Bourgogne et Alsace à vélo ou à pied : comparatif des expériences


Critère Alsace Bourgogne
Accessibilité cycliste Pistes cyclables continues, faible dénivelé hors Vosges Petites routes, voies vertes, quelques portions avec dénivelé plus marqué
Expérience à pied Circuit bien balisé, entre vignes et collines, villages proches Micro-parcelles, grandes randonnées reliant villages, immersion forte dans le terroir
Variété de styles de vins Blancs aromatiques, rouges légers, bulles locales Cépages plus restreints (pinot noir, chardonnay), mais palette de terroirs très fine
Ambiance et accueil Convivialité immédiate, nombreuses dégustations spontanées Accueil réservé mais profond, expérience personnalisée (sur rendez-vous souvent)
Paysages Villages fleuris, vues dégagées, contraste plaine-montagne Murets, cabottes, lignes de vignes infinies, lumière changeante

Quel tempérament, quelle région ? Quelques pistes pour choisir


  • Pour les amateurs de paysages variés et de vélo récréatif : L’Alsace s’impose, avec sa route continue, ses villages rapprochés, ses pistes sécurisées. Parfait pour les familles ou les balades contemplatives.
  • Pour ceux qui cherchent la profondeur des terroirs et un rapport plus intime avec la vigne : La Bourgogne dévoile sa magie à ceux qui acceptent le pas lent ou la démarche curieuse. Ici, chaque détours offre une nouvelle lecture du paysage.
  • Pour les gourmands et les festifs : Les deux régions sont riches, mais l’Alsace se distingue par la densité de ses événements et la facilité de l’accueil (fêtes du vin, marchés gourmands).
  • Pour les passionnés de grands crus : Les deux, mais la Bourgogne promet une expérience de dégustation plus confidentielle, presque initiatique si l’on prend le temps de réserver et de questionner.

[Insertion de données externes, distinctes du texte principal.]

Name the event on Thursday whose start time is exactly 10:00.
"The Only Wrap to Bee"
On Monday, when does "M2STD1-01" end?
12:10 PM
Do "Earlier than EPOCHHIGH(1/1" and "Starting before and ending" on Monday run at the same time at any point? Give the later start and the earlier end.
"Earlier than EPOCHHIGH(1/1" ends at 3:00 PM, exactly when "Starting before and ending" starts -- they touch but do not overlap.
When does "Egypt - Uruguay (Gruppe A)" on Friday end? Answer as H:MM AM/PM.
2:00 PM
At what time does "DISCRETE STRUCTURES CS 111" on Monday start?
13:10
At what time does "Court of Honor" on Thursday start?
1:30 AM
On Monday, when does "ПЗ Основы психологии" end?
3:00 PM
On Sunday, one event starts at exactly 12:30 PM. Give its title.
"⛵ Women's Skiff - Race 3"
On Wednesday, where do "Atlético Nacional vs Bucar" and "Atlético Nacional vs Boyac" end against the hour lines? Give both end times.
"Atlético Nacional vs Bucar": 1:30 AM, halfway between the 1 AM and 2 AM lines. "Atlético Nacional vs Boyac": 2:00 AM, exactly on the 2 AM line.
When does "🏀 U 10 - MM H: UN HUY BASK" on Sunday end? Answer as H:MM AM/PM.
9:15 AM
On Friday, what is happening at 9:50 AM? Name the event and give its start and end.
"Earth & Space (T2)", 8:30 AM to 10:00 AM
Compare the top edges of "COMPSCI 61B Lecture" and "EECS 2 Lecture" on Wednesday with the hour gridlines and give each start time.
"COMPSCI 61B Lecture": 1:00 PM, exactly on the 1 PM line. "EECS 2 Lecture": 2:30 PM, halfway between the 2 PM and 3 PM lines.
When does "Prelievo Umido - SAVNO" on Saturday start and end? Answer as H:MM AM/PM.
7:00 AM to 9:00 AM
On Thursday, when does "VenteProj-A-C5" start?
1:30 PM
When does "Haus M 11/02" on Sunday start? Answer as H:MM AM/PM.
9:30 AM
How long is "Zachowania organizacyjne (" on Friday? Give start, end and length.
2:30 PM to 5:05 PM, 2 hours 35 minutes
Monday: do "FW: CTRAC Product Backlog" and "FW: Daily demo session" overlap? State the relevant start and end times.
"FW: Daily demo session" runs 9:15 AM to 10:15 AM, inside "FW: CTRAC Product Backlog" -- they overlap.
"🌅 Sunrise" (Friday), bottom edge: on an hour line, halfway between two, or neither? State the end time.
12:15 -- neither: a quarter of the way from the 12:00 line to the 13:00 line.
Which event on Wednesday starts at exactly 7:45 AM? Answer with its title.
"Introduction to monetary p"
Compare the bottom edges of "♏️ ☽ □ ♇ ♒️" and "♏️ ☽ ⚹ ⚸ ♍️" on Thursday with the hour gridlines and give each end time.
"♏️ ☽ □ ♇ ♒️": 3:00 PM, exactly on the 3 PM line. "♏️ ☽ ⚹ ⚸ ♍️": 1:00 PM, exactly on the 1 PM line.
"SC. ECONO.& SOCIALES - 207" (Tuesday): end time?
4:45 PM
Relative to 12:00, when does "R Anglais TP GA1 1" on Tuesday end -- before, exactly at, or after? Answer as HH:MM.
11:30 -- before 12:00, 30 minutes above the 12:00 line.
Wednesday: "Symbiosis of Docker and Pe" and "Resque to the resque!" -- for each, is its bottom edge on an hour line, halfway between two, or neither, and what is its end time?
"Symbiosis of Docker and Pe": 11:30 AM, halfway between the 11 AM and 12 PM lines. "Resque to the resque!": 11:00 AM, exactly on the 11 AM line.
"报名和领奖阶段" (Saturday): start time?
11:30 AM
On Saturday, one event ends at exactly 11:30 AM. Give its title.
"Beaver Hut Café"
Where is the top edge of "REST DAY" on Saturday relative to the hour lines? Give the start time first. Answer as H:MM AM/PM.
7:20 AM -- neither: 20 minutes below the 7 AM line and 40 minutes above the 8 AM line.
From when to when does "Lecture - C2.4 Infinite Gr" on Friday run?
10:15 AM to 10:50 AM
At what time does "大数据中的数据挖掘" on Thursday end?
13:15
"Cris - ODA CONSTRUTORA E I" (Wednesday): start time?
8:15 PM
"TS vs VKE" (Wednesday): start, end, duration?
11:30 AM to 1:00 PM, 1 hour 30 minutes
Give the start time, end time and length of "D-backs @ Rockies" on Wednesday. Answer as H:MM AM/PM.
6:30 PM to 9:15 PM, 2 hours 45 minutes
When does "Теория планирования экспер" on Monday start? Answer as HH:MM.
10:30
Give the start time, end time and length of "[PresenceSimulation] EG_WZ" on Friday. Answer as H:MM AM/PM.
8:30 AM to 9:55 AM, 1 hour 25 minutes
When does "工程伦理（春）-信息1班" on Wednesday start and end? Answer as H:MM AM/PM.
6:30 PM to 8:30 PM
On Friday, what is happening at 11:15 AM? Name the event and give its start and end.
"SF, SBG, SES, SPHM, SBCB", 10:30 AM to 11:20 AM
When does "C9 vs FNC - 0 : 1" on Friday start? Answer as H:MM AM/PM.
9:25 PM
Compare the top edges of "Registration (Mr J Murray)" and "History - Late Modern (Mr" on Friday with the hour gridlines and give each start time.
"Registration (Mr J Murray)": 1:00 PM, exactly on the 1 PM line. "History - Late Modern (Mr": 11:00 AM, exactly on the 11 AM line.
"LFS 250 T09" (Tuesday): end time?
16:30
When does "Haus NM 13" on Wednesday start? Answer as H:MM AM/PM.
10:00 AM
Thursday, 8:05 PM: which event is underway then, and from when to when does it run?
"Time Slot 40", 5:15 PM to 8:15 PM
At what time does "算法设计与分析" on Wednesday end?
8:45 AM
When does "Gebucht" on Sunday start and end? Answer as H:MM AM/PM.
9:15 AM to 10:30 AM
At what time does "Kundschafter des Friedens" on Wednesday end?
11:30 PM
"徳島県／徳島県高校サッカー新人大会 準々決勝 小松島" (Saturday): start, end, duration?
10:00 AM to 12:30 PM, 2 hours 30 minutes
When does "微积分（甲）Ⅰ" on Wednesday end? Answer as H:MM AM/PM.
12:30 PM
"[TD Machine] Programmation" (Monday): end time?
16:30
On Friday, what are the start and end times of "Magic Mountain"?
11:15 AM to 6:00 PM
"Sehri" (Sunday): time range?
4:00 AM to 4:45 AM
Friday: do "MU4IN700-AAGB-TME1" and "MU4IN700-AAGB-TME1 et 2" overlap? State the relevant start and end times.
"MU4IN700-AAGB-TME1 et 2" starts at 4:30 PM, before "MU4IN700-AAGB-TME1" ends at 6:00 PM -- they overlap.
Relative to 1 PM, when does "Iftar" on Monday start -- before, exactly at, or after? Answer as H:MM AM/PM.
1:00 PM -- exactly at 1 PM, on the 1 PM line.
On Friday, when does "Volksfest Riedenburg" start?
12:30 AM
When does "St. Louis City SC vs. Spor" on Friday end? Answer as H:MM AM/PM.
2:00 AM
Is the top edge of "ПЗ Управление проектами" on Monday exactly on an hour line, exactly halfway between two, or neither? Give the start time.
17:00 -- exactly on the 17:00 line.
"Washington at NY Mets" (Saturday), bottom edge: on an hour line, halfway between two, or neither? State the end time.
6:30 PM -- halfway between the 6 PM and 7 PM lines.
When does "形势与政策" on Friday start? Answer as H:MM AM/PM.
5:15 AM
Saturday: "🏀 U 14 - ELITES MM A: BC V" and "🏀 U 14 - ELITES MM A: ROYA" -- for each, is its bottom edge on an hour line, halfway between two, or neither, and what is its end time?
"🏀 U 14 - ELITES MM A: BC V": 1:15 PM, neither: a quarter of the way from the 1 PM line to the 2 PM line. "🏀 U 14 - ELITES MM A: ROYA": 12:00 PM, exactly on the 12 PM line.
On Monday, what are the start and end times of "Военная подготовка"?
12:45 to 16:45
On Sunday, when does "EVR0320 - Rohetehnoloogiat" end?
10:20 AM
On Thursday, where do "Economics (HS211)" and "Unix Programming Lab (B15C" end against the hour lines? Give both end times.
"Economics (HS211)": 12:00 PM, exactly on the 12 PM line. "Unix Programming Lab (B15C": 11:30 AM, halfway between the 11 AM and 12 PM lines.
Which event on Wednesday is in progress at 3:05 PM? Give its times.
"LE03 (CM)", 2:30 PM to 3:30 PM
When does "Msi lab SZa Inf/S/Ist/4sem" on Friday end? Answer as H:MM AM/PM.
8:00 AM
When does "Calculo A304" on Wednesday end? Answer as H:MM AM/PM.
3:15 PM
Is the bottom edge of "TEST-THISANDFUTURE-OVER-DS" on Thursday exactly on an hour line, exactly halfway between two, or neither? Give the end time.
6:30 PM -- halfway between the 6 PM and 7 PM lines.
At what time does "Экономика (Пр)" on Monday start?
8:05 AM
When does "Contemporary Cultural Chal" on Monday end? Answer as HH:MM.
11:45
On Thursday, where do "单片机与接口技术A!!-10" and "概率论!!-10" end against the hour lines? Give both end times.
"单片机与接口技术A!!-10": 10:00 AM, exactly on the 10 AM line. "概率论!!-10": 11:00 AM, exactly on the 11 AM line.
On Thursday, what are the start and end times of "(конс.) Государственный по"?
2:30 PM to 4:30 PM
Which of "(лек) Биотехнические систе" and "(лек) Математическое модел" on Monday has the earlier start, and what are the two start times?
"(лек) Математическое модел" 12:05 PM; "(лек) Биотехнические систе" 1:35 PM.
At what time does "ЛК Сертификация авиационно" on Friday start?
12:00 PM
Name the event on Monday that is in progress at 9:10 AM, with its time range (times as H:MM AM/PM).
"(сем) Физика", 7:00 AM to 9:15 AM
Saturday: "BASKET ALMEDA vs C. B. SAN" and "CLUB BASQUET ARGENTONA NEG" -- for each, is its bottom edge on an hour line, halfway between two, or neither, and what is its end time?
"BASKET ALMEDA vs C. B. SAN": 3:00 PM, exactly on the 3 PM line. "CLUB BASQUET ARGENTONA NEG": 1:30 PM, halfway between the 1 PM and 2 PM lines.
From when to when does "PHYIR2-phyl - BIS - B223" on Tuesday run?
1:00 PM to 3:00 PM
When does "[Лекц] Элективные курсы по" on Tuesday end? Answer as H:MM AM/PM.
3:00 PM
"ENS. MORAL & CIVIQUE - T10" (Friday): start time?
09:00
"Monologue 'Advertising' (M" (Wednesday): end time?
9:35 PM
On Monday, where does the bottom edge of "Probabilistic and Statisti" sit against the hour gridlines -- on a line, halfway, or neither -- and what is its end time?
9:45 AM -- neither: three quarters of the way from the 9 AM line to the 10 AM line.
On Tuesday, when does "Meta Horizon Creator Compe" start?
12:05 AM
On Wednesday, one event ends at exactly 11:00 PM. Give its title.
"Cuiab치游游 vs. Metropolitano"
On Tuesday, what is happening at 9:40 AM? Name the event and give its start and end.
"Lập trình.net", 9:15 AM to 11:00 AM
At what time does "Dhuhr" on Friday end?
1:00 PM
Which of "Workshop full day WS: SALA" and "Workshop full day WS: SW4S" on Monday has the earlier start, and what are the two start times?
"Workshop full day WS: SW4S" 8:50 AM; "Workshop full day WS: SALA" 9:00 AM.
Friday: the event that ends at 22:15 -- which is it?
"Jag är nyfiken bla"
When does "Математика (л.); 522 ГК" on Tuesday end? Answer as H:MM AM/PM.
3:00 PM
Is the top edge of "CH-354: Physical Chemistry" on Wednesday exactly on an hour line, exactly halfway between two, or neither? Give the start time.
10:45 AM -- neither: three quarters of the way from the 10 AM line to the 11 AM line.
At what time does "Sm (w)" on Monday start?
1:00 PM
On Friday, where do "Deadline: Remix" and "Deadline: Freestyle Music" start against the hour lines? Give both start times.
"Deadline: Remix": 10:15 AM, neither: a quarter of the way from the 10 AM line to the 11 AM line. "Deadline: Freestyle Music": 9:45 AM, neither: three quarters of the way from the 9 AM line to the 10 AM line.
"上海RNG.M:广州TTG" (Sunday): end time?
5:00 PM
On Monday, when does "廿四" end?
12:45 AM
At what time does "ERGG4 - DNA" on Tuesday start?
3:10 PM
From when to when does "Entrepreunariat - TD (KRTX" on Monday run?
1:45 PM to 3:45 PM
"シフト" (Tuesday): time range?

Quelques suggestions pour prolonger la flânerie


  • L’été des vins vivants à Colmar : Salon dédié aux vignerons nature, idéal pour découvrir la jeune garde alsacienne (source).
  • Festival Musique & Vin à Beaune : Quand la musique classique rencontre les domaines les plus renommés (chaque fin juin, source).
  • Marche gourmande du Kaefferkopf : Parcours dégustation dans le vignoble d’Ammerschwihr (Alsace), alliance de terroir et de produits locaux.
  • Randonnée des Climats : En juillet, une traversée festive des parcelles emblématiques bourguignonnes.
  • Bons livres pour accompagner votre séjour : "Vignerons & terroirs de Bourgogne" de Sylvain Pitiot, et "L’Alsace, son vin, ses hommes" chez Solar.

Au fil des vignes, d’autres chemins s’ouvrent


Explorer l’Alsace ou la Bourgogne à pied ou à vélo, c’est bien plus que parcourir une carte : c’est choisir un rythme, un imaginaire, un grain de lumière. Qu’on les découvre dans le bruissement d’un matin de septembre sur les hauts de Gevrey, ou dans la chaleur d’un soir de juin à Kientzheim, les vignobles se donnent à ceux qui savent s’arrêter. S’il fallait un conseil : choisir pour l’envie, laisser la météo décider, et surtout accorder à la route le temps d’une vraie rencontre.